> **Requisitos del ejercicio**:
Transcribe sin ninguna alteración todas las líneas de los registros que siguen.

-*-

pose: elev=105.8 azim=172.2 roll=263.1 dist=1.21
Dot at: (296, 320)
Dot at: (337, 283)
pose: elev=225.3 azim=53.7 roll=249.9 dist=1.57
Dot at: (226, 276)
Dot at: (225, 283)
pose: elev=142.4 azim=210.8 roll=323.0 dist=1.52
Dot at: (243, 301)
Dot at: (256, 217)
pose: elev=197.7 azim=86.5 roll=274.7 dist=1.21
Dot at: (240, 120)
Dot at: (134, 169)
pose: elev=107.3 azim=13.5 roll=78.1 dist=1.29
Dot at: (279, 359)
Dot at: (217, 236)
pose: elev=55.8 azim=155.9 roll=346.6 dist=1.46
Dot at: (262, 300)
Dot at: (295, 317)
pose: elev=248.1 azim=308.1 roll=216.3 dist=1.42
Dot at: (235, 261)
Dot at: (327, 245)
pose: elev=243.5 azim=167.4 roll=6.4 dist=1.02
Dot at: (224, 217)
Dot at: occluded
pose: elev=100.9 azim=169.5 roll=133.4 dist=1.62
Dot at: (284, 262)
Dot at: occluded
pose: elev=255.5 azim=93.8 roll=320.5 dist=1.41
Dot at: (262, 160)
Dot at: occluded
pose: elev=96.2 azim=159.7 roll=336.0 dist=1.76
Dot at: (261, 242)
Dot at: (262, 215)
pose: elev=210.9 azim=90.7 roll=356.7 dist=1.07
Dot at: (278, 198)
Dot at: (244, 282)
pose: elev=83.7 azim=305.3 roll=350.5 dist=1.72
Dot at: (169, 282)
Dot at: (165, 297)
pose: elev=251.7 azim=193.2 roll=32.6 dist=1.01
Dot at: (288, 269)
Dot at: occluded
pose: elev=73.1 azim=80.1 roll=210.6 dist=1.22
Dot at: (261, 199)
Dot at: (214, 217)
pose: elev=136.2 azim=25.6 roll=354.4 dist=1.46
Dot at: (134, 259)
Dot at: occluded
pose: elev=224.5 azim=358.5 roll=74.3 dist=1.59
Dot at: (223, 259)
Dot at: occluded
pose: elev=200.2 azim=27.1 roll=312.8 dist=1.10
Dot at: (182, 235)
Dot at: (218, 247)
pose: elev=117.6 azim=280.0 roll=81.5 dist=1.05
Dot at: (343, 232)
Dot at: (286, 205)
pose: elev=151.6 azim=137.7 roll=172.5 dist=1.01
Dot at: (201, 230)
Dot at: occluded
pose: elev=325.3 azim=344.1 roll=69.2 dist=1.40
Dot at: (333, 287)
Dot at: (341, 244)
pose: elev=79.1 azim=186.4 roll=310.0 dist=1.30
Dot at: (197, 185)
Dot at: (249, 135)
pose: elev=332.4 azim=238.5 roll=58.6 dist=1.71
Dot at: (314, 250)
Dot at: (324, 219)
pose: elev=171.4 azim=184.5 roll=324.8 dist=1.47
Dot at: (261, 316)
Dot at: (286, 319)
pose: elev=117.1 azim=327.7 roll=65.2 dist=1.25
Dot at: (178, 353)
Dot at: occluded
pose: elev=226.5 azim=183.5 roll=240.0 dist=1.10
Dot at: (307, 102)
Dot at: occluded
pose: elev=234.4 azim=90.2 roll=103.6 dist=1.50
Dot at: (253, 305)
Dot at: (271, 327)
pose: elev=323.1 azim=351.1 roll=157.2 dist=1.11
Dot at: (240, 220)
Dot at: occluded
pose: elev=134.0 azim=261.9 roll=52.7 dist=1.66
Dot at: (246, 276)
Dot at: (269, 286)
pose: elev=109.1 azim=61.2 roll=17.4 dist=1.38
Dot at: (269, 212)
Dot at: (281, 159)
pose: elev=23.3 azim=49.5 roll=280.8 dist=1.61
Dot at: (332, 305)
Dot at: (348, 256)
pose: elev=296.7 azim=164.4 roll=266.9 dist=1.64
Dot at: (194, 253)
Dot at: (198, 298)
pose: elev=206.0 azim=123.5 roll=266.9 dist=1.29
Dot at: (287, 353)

-*-

> **Respuesta final**:
pose: elev=105.8 azim=172.2 roll=263.1 dist=1.21
Dot at: (296, 320)
Dot at: (337, 283)
pose: elev=225.3 azim=53.7 roll=249.9 dist=1.57
Dot at: (226, 276)
Dot at: (225, 283)
pose: elev=142.4 azim=210.8 roll=323.0 dist=1.52
Dot at: (243, 301)
Dot at: (256, 217)
pose: elev=197.7 azim=86.5 roll=274.7 dist=1.21
Dot at: (240, 120)
Dot at: (134, 169)
pose: elev=107.3 azim=13.5 roll=78.1 dist=1.29
Dot at: (279, 359)
Dot at: (217, 236)
pose: elev=55.8 azim=155.9 roll=346.6 dist=1.46
Dot at: (262, 300)
Dot at: (295, 317)
pose: elev=248.1 azim=308.1 roll=216.3 dist=1.42
Dot at: (235, 261)
Dot at: (327, 245)
pose: elev=243.5 azim=167.4 roll=6.4 dist=1.02
Dot at: (224, 217)
Dot at: occluded
pose: elev=100.9 azim=169.5 roll=133.4 dist=1.62
Dot at: (284, 262)
Dot at: occluded
pose: elev=255.5 azim=93.8 roll=320.5 dist=1.41
Dot at: (262, 160)
Dot at: occluded
pose: elev=96.2 azim=159.7 roll=336.0 dist=1.76
Dot at: (261, 242)
Dot at: (262, 215)
pose: elev=210.9 azim=90.7 roll=356.7 dist=1.07
Dot at: (278, 198)
Dot at: (244, 282)
pose: elev=83.7 azim=305.3 roll=350.5 dist=1.72
Dot at: (169, 282)
Dot at: (165, 297)
pose: elev=251.7 azim=193.2 roll=32.6 dist=1.01
Dot at: (288, 269)
Dot at: occluded
pose: elev=73.1 azim=80.1 roll=210.6 dist=1.22
Dot at: (261, 199)
Dot at: (214, 217)
pose: elev=136.2 azim=25.6 roll=354.4 dist=1.46
Dot at: (134, 259)
Dot at: occluded
pose: elev=224.5 azim=358.5 roll=74.3 dist=1.59
Dot at: (223, 259)
Dot at: occluded
pose: elev=200.2 azim=27.1 roll=312.8 dist=1.10
Dot at: (182, 235)
Dot at: (218, 247)
pose: elev=117.6 azim=280.0 roll=81.5 dist=1.05
Dot at: (343, 232)
Dot at: (286, 205)
pose: elev=151.6 azim=137.7 roll=172.5 dist=1.01
Dot at: (201, 230)
Dot at: occluded
pose: elev=325.3 azim=344.1 roll=69.2 dist=1.40
Dot at: (333, 287)
Dot at: (341, 244)
pose: elev=79.1 azim=186.4 roll=310.0 dist=1.30
Dot at: (197, 185)
Dot at: (249, 135)
pose: elev=332.4 azim=238.5 roll=58.6 dist=1.71
Dot at: (314, 250)
Dot at: (324, 219)
pose: elev=171.4 azim=184.5 roll=324.8 dist=1.47
Dot at: (261, 316)
Dot at: (286, 319)
pose: elev=117.1 azim=327.7 roll=65.2 dist=1.25
Dot at: (178, 353)
Dot at: occluded
pose: elev=226.5 azim=183.5 roll=240.0 dist=1.10
Dot at: (307, 102)
Dot at: occluded
pose: elev=234.4 azim=90.2 roll=103.6 dist=1.50
Dot at: (253, 305)
Dot at: (271, 327)
pose: elev=323.1 azim=351.1 roll=157.2 dist=1.11
Dot at: (240, 220)
Dot at: occluded
pose: elev=134.0 azim=261.9 roll=52.7 dist=1.66
Dot at: (246, 276)
Dot at: (269, 286)
pose: elev=109.1 azim=61.2 roll=17.4 dist=1.38
Dot at: (269, 212)
Dot at: (281, 159)
pose: elev=23.3 azim=49.5 roll=280.8 dist=1.61
Dot at: (332, 305)
Dot at: (348, 256)
pose: elev=296.7 azim=164.4 roll=266.9 dist=1.64
Dot at: (194, 253)
Dot at: (198, 298)
pose: elev=206.0 azim=123.5 roll=266.9 dist=1.29
Dot at: (287, 353)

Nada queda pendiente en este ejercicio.